» **SELECTED EXTRACT**

Main peak in the spectrum is m/z 332.1645 which matches exactly with the calculated ion for ficuseptine, C22H22O2N+, m/z 332.1645. The expected 13C signal is present at 333.1677, however, there is still a very small signal at 333.1714. Expected deuterated ion C22H21DO2N+, m/z 333.1708 is within 1 ppm of the peak observed at 333.1706 (Figure 5).
Figure 5: Indolizidine moiety showing mass spectral fragments.
The compound was established as ficuseptine chloride (2) on the basis of 1D 1H-NMR, 2D HSQC and HMBC spectroscopy, MS, melting point (213-215°C) and TLC analysis. Moreover, comparison with literature confirms the compound to be ficuseptine chloride (Figure 1), ruling out possibilities of N-oxides counter ions [11,12] (Figure 6).
Figure 6: Structure of ficuseptine chloride (2).

[Dataset entries]
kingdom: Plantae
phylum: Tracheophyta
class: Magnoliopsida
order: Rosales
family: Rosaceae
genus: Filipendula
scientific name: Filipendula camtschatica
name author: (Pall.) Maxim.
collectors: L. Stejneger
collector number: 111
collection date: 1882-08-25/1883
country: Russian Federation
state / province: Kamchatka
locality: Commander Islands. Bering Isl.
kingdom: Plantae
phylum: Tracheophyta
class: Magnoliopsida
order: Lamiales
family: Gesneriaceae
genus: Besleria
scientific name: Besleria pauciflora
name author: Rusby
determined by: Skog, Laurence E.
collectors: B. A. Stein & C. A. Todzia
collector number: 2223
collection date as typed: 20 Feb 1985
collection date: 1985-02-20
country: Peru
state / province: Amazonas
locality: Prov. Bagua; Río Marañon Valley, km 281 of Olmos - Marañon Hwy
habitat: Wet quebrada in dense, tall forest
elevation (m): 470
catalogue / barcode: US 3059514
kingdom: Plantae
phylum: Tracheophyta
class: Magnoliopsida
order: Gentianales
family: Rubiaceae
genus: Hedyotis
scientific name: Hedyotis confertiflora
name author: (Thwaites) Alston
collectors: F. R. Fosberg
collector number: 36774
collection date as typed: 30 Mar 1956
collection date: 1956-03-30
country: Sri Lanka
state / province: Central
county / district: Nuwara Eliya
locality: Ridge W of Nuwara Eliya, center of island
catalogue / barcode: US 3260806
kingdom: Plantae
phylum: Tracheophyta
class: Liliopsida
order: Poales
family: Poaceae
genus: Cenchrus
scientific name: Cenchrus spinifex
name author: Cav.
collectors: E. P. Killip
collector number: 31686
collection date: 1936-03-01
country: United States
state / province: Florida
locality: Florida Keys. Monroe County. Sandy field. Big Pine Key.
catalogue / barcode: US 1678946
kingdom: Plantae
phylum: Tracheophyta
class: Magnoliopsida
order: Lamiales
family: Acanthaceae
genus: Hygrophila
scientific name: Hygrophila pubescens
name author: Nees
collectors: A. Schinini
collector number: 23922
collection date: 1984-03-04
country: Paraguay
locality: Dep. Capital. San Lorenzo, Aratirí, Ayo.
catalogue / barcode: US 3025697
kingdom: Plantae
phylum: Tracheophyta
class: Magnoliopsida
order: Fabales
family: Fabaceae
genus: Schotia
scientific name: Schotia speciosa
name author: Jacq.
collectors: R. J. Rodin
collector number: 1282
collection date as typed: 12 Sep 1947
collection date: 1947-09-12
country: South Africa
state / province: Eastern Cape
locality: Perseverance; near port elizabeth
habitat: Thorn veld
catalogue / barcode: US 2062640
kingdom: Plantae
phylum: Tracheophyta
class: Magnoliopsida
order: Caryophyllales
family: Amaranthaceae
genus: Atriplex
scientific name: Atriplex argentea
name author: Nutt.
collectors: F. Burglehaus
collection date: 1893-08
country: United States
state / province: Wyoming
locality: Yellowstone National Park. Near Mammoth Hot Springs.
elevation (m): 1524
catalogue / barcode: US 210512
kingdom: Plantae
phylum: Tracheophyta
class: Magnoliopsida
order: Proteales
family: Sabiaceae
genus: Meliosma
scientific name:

» **TASKS**
(1) Answer these questions from the ficuseptine text.
(a) What m/z value does the main peak in the spectrum have?
(b) What melting point is given for the compound?
(c) Which two 2D spectroscopy techniques were used to establish the compound?
(2) Say whether each statement agrees with the ficuseptine text. Answer yes or no and quote the words that decide it.
(a) The expected 13C signal is missing from the spectrum.
(b) Melting point was one of the bases for establishing the compound.
(c) The compound was identified as having an N-oxide counter ion.
(3) The sentence in the ficuseptine text that begins "The compound was established" lists the bases for identifying the compound. List all of them.
Answer using only the ficuseptine text.

» **EXERCISE RESULTS**
(1)
(a) m/z 332.1645
(b) 213-215°C
(c) HSQC and HMBC

(2)
(a) No: "The expected 13C signal is present at 333.1677"
(b) Yes: "melting point (213-215°C)"
(c) No: "ruling out possibilities of N-oxides counter ions"

(3)
1D 1H-NMR
2D HSQC
HMBC spectroscopy
MS
melting point (213-215°C)
TLC analysis